There is no doubt that Ione was performed at the start of the 1905 Sydney season. It is listed in advertisements for the opening on July 22, and is mentioned in a review from July 24. However, while the “Amazement” levitation received several sentences of description, Ione was relegated to merely, “Other illusions which caused amazement were “Ione, Queen of the Air”, the Human Hennery (in which Thurston produces numerous eggs ….[etc.]”
Unfortunately, because there were two levitations in the show, and because newspapers often did not give as much description as a researcher might wish, it is not always clear whether a report is talking about Ione or Amazement; but it does seem that while Amazement continued to draw attention, “Ione” fades quickly from sight and, one suspects, was dropped from the show very early in Thurston’s season. On a curious note, very few reports of “Amazement” make any reference to the girl rotating, and it might be questioned whether the mechanism was proving unreliable and had to be confined to raising the girl into the air.
If the illusion was dropped from the show, what happened to the apparatus? We don’t know. A photo of the Ione illusion was included in Thurston's 12-page promotional brochure c.1908 (14) though there is no evidence that he was performing it at this date.
Close to Thurston's tour, illusionist Charles Stutley (stage name 'Breton') was advertising a levitation also under the title "Queen of the Air". However photos exist to show that it was not the Ione prop, and historian Harrie Ensor wrote (15) that although Breton had seen the Thurston version of "Amazement", he acquired a self-rising and revolving suspension originally built for Alfred Silvester, son of the Fakir of Oolu, in 1904.
A tantalising news article of 1905 (19) suggested that Thurston's shyster manager, M.B. Curtis, had presented Ione in New Zealand (to which country Thurston never travelled); but when hunted down, Curtis' magician proves to have been the Australian Clive O'Hara a.k.a. Henry Clive, and he was presenting the standard Aga levitation.
Historian Robert E. Olson, in his book “The World’s Greatest Magician – A Tribute to Howard Thurston” relates this telling story, though no source is given:
“Illusions must be well constructed”

§

QUESTIONS:
- 1) In the passage on Thurston's Ione illusion, what stage name did Charles Stutley use?
- 2) Resume the passage on Thurston's Ione illusion, starting after its final line.

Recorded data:
§

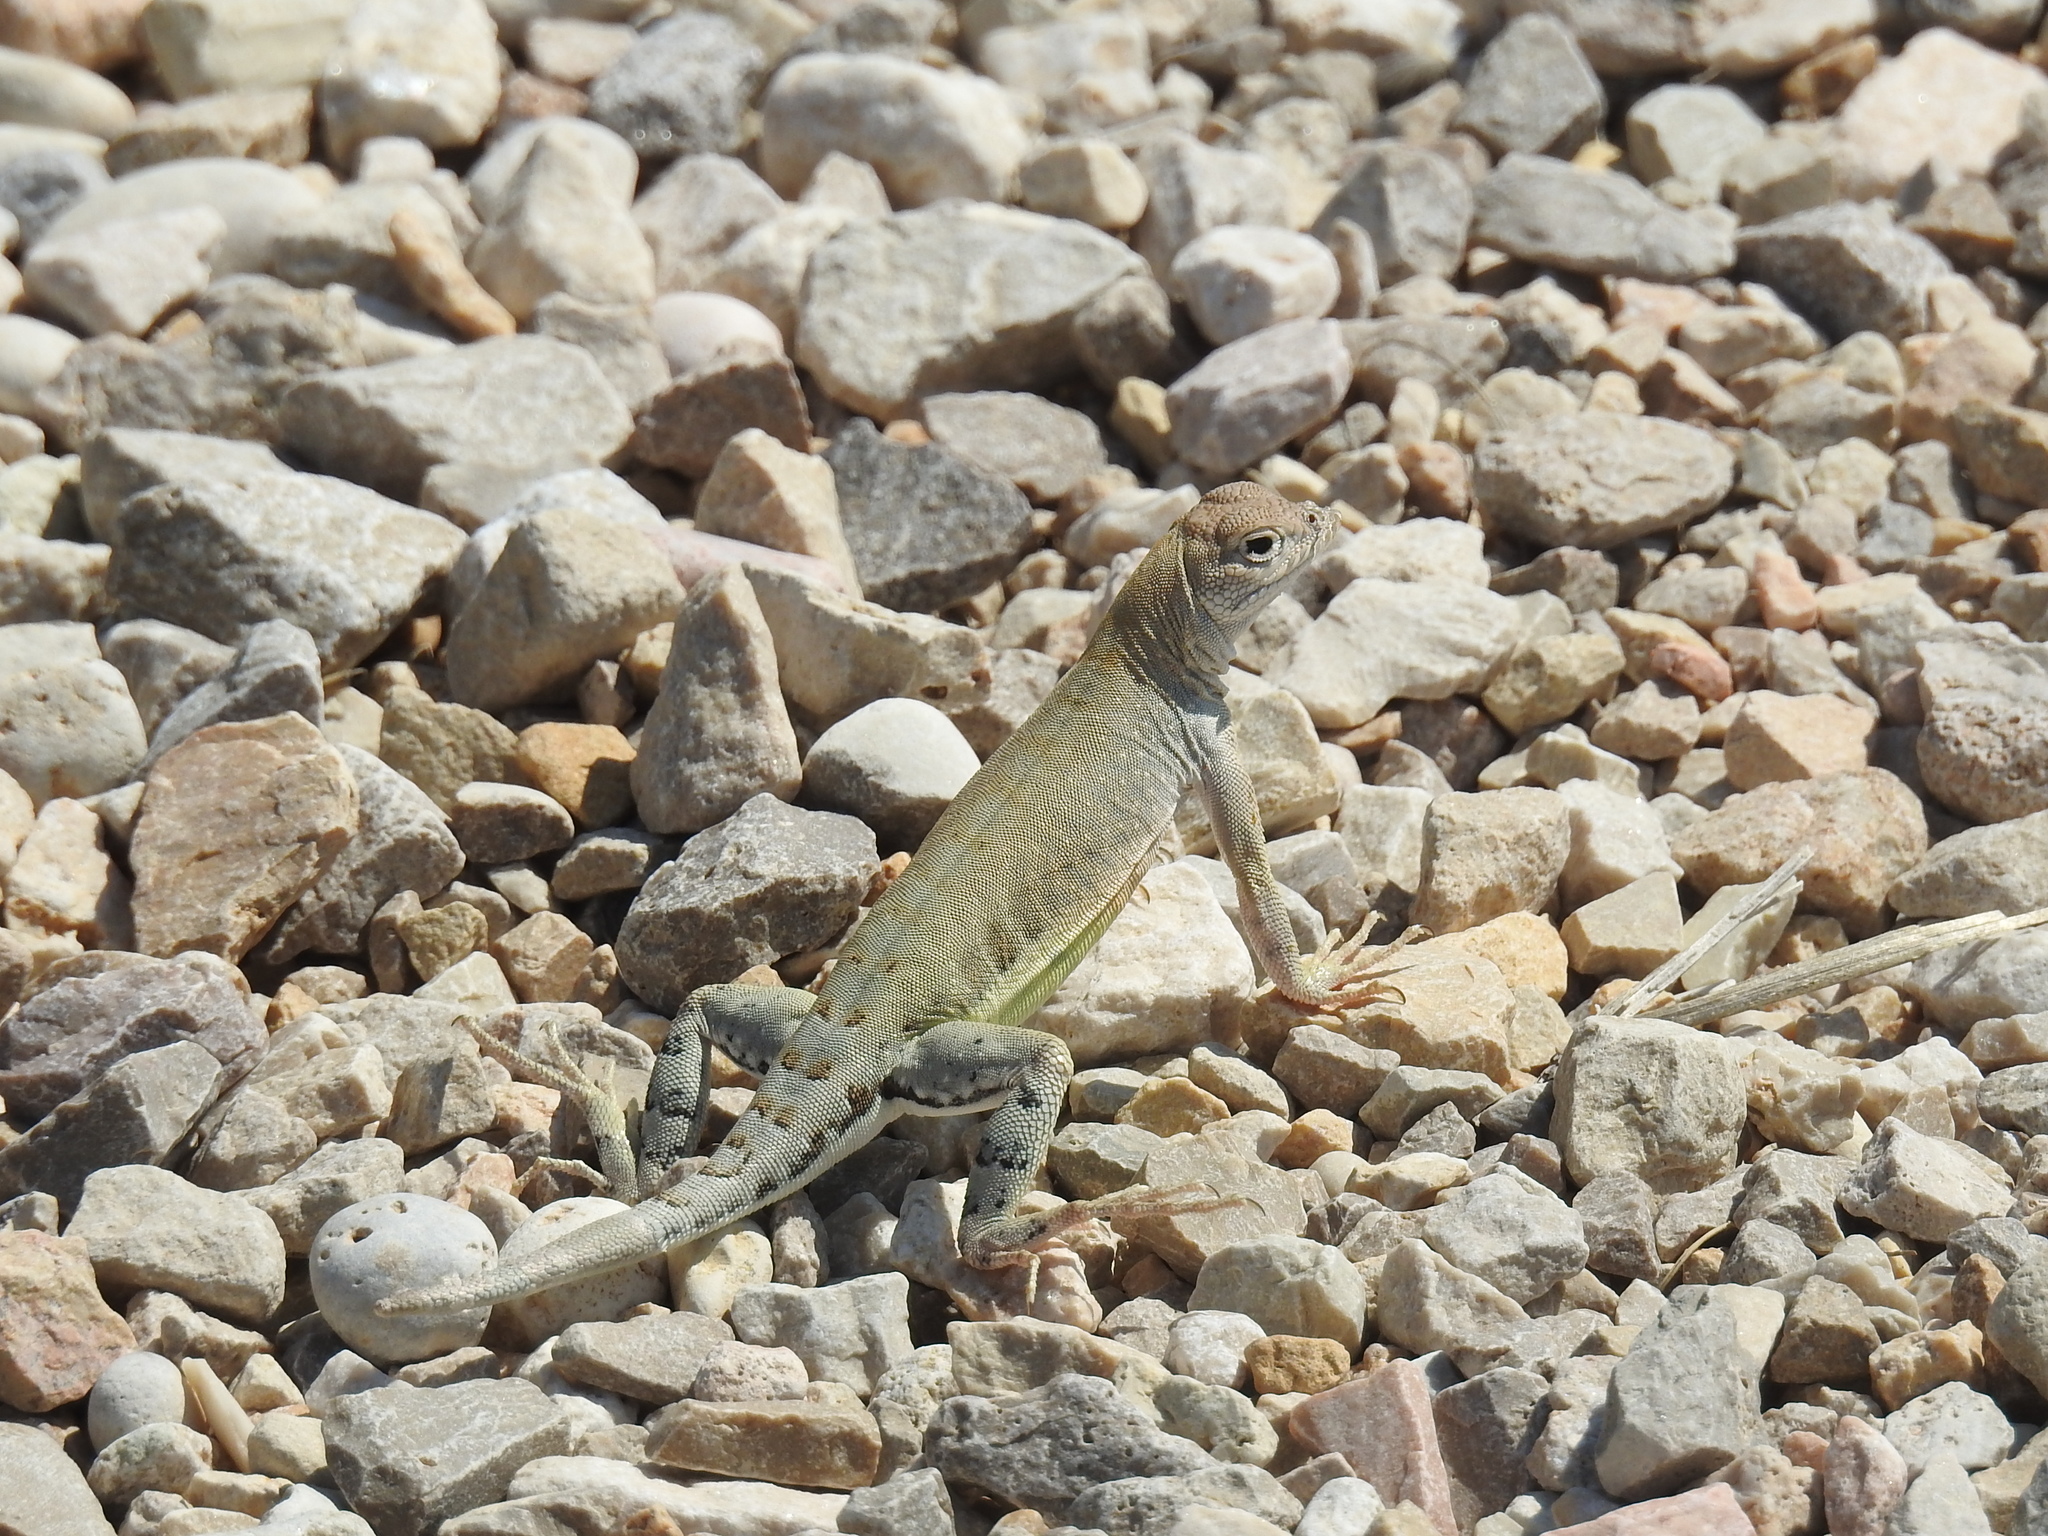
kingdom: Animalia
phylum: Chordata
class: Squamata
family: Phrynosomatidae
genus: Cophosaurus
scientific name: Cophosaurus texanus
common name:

§

PER-TASK OUTPUTS:
- 1) Breton

- 2)
Illusions for this reason must be sturdy and foolproof for safety reasons. IONE, the trick where a girl revolved in mid-air, caused what could have been a serious accident in the early Thurston act. The girl was about to revolve when she shot forward and fell head first ten feet to the stage. The girl fell because she had not been properly fastened to the equipment. She got to her feet in a dazed condition. Fortunately she was not badly hurt. They stepped through the curtain, the girl holding Thurston’s arm, walked to the footlights and she took her bow. The audience gave her a good hand, being reassured that she was alright.”
(One might comment that the good construction of the illusion was less in question than the care with which the assistant was fastened into her equipment!)
Ione in the ‘Scientific American’
Finally we come to the workings of the Ione illusion. Richard Smith, in his Evening News report of October 1913, mentioned that the proprietors of the Scientific American magazine had been very supportive.
On the front cover of the Scientific American, October 15, 1910, is a full page illustration of a huge mechanical contraption, showing a woman suspended upside down while a magician waves a stick around her body. This was the Ione illusion and, inside the magazine, a full column of text describes in detail the operation of the illusion, naming the inventor as “Robert” B. Smith. In all probability, R. B. Smith sold the magazine the rights to publish his invention in order to raise some much-needed money.
![](images/Ione-in-Scientific-American.jpg)
Ione in the Scientific American
The basic operation of the gearing and rotation is clear from a brief examination of the diagram, but overall the illusion looks cumbersome and stiff, as though the assistant was the hand on a giant clock face, which effectively she was.
Again, as a mechanical marvel this was a clever invention, but it does not appear to be something which a magician can easily “sell” to his audience as a miracle.
In the long history of floating women, all these versions were merely forerunners of later evolutionary improvements and completely new methods.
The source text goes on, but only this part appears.